Sonunda, Tayyip Erdoğan’ın önündeki bütün yasal engeller, sihirli bir dokunuşla kaldırıldı. Erdoğan, gayrimeşru bir ara seçimle TBMM’ye sokuldu, AKP’nin başına getirildi. Bu arada AKP’nin parti programı, yerel yönetimlere özerklik vermeyi öngören gizli bir CFR memorandumundan aynen kopyalanıp hazırlanmıştı. AKP, CFR’nin verdiği gizli programla kurulmuştu!
ABD adına, Dinesh D’Souza’nın “Biz İslam köktenciliğini dönüştürmeliyiz, Onları liberalleştirmeliyiz” diye başlattığı fikir jimnastiği, Türkiye’yi ’Truva Atı’olarak kullanarak bütün Orta Doğu’yu işgal etme girişimine işte böyle dönüştürüldü.

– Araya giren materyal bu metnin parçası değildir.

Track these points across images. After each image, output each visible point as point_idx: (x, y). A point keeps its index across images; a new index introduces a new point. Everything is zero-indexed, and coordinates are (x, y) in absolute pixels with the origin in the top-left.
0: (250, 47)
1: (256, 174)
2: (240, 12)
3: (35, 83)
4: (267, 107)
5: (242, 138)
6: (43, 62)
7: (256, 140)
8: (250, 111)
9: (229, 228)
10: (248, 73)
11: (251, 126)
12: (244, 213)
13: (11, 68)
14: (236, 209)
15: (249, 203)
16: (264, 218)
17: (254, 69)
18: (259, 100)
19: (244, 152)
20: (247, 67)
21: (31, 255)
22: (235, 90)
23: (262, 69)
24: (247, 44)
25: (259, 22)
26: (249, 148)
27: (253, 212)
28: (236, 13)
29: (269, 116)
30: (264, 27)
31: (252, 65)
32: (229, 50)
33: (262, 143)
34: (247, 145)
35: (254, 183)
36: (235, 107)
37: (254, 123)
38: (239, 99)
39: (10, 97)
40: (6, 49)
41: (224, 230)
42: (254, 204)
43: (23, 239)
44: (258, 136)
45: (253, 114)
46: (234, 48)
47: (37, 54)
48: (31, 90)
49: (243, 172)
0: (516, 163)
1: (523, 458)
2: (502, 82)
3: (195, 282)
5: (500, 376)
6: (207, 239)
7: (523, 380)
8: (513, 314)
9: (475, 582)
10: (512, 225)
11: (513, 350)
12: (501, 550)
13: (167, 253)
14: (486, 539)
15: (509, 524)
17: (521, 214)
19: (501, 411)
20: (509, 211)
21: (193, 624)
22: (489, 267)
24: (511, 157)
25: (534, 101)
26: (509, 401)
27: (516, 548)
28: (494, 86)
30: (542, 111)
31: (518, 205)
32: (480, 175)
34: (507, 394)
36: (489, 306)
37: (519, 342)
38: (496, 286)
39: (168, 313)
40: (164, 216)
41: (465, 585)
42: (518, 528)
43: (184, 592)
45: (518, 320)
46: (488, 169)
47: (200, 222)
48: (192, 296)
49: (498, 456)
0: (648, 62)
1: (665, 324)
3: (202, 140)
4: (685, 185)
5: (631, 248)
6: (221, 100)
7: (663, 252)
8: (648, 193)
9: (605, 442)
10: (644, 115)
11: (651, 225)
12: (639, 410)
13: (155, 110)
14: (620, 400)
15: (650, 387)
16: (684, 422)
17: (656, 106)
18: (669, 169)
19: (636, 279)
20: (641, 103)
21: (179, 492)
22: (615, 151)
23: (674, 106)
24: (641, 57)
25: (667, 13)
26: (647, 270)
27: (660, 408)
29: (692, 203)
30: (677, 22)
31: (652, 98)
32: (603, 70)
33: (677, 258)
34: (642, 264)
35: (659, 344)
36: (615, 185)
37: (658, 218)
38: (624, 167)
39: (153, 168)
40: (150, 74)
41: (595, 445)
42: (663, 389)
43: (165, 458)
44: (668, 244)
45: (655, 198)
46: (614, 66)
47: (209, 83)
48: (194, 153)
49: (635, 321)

Nitekim Fuller, “Yeni Türkiye Cumhuriyeti” diye kitap yazarak, Türkiye’yi Türk devleti olmaktan çıkarma projesini Osmanlıcılık diye gösterecekti.
***
Bugünlerde “Gölge CIA” diye bilinen istihbarat kuruluşu Stratfor’un yazışmaları da yayınlanıyor. Orada Emre Doğru adlı bir kişi, verdiği raporlarda, CHP yönetimine giren bir kişinin de “bilgi kaynaklarından biri” olduğunu bildiriyor! Yine Stratfor yazışmalarında, Tayyip Erdoğan’ın, Kissinger’e “Bir noktada İsrail’le köprüleri atıp, İslam dünyasına yaklaşacağını” söylediği belirtiliyor ve Kissinger’ın “Erdoğan, İslam dünyasının lideri olma niyetinde” dediği anlaşılıyor.

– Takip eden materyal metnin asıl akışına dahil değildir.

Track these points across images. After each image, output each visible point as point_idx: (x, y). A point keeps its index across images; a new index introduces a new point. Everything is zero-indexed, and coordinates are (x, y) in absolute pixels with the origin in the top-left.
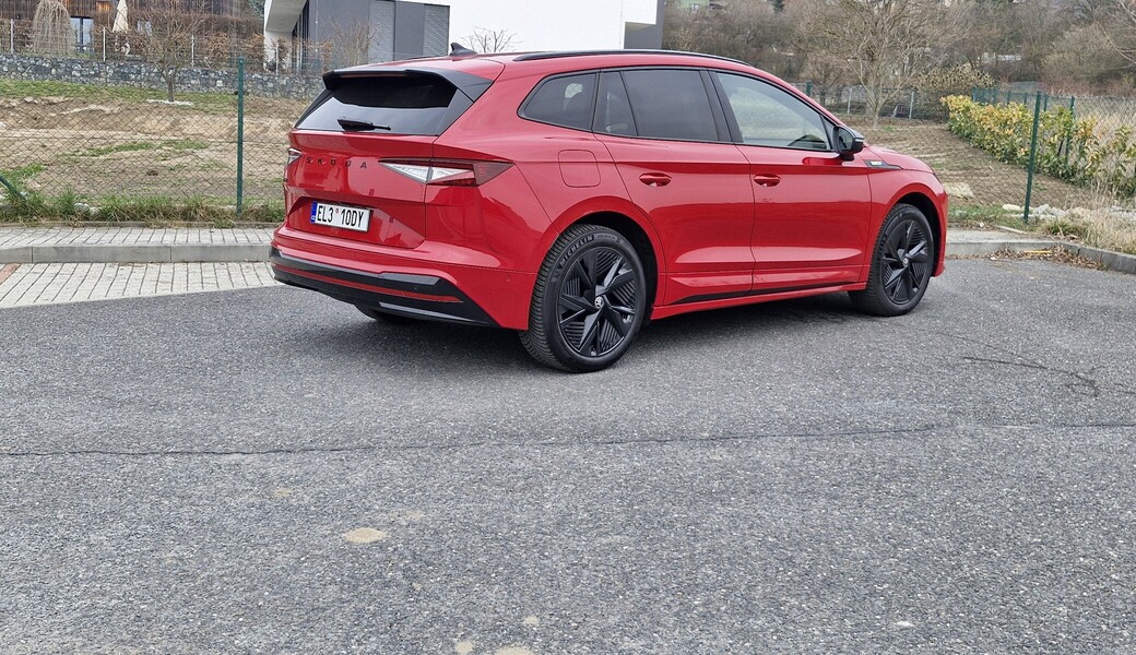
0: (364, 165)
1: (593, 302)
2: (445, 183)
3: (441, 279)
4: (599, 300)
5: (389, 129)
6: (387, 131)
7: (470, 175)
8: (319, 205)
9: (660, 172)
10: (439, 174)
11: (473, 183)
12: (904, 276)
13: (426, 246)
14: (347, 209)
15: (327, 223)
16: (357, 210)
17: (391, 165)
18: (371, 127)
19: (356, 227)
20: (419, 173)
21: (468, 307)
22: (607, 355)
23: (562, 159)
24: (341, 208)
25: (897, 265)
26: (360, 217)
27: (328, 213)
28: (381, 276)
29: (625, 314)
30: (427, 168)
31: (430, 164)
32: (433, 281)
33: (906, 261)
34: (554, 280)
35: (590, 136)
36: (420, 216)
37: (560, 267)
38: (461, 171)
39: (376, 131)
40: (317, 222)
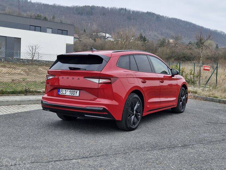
0: (79, 79)
1: (133, 112)
2: (104, 83)
3: (104, 108)
4: (135, 112)
5: (85, 69)
6: (85, 70)
7: (110, 81)
8: (61, 89)
9: (145, 80)
10: (102, 81)
11: (110, 83)
12: (182, 103)
13: (98, 100)
14: (71, 90)
15: (64, 94)
16: (75, 91)
17: (88, 79)
18: (80, 69)
19: (75, 95)
20: (96, 81)
21: (110, 115)
22: (136, 126)
23: (127, 77)
24: (69, 90)
25: (181, 101)
26: (76, 93)
27: (64, 92)
28: (86, 108)
29: (139, 115)
30: (98, 79)
31: (99, 78)
32: (102, 109)
33: (182, 100)
34: (127, 107)
35: (130, 71)
36: (96, 92)
37: (128, 104)
38: (107, 80)
39: (81, 70)
40: (60, 94)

Kissinger sıkı bir Yahudi milliyetçisidir! Erdoğan da ona İsrail ile köprüleri atacağını söylüyor! Peki köprüleri ne zaman attı? “One minute” tiyatrosu ve Marmara gemisi baskını sırasında değil mi? Biz bu gösterilerin, Erdoğan’ın İslam dünyasında liderliğini sağlamak için İsrail ile birlikte planlandığını söylemiyor muyduk?
Bu tablodan anlaşılıyor ki, 28 Şubat süreci de aynı şekilde planlandı ve sahneye konuldu.